Potential race conditions:
- The writer thread is the single writer; producers enqueue lock-free. No filesystem contention from within the companion. Operator-tool reads happen post-landing only.
Performance bottlenecks:
- Writer-thread serialisation throughput must exceed peak producer throughput. NFT-LIM-02 (8 h synthetic AC-NEW-3) validates.
8. Dependency Graph
Must be implemented after: nothing internal — C13 is foundational along with C7.
Can be implemented in parallel with: every other component.

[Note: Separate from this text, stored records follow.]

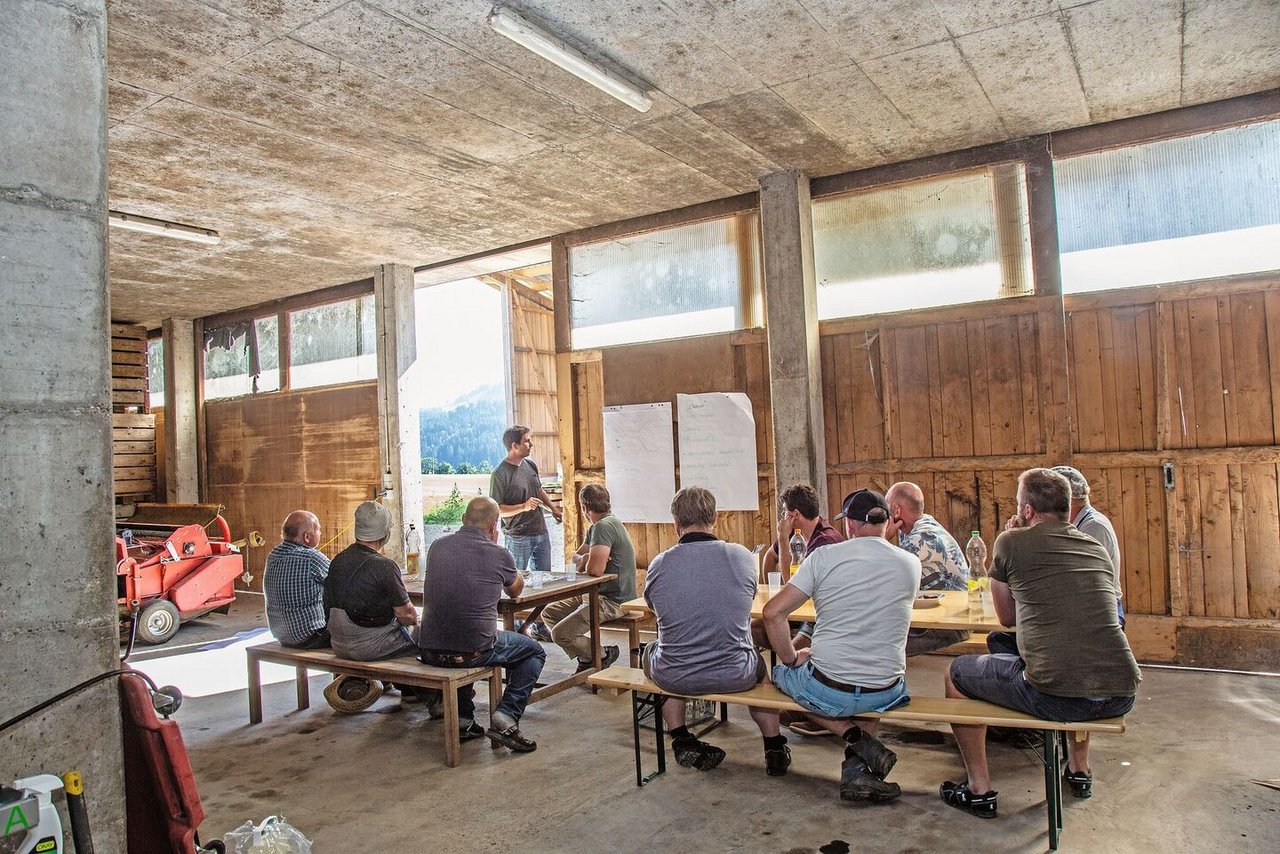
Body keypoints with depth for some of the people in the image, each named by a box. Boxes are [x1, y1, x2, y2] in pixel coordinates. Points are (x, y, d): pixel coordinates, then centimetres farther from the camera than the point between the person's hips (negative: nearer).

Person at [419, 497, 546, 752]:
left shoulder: (438, 546, 5)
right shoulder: (499, 554, -7)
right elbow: (516, 590, 15)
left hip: (429, 652, 5)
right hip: (473, 652, -5)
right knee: (534, 652, 21)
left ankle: (463, 719, 32)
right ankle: (505, 716, 2)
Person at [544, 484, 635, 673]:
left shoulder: (604, 526, -19)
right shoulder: (596, 527, 15)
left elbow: (594, 570, -29)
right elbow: (576, 557, 18)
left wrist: (584, 561, -4)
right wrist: (585, 558, -7)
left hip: (614, 601, -11)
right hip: (596, 594, 11)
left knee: (560, 634, -19)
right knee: (549, 614, 12)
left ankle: (603, 655, 3)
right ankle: (586, 657, 12)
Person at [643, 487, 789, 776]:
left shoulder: (658, 565, -11)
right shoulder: (742, 556, -10)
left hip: (674, 678, 0)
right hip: (735, 676, 1)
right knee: (758, 662, 36)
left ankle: (682, 741, 30)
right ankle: (774, 748, 32)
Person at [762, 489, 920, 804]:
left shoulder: (825, 556, -8)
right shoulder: (911, 564, 1)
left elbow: (772, 613, -10)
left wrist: (791, 658, 3)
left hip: (828, 691, -3)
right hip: (886, 695, 4)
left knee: (781, 669, 28)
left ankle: (854, 737, 7)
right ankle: (857, 767, 17)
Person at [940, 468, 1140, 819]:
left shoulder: (1011, 543, 1)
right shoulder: (1097, 548, 16)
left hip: (1055, 697, -6)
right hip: (1121, 697, 6)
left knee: (957, 672, 17)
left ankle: (979, 790, 21)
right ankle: (1079, 770, 48)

Blocks: every component (every component logs to C13).
9. Logging Strategy
| Log Level | When | Example |
|---|---|---|
| ERROR | FdrOpenError, mid-flight filesystem write failure |
C13 segment write failure: errno=ENOSPC; STATUSTEXT to GCS |
| WARN | queue overrun (any producer) | C13 queue overrun: producer=c5_state; dropped_count=23 |
| INFO | open/close flight; segment rollover | C13 flight opened: flight_id=…; segment=0 |
| DEBUG | per-write timing (only in dev tier) | C13 record written: kind=estimate; bytes=412; took=0.1ms |
Log format: structured JSON to stdout/journald. Log storage: stdout / journald — but not C13 itself for ERROR (we'd be writing to the broken thing). FDR records are the project-level "logs" for everything except C13's own operational status.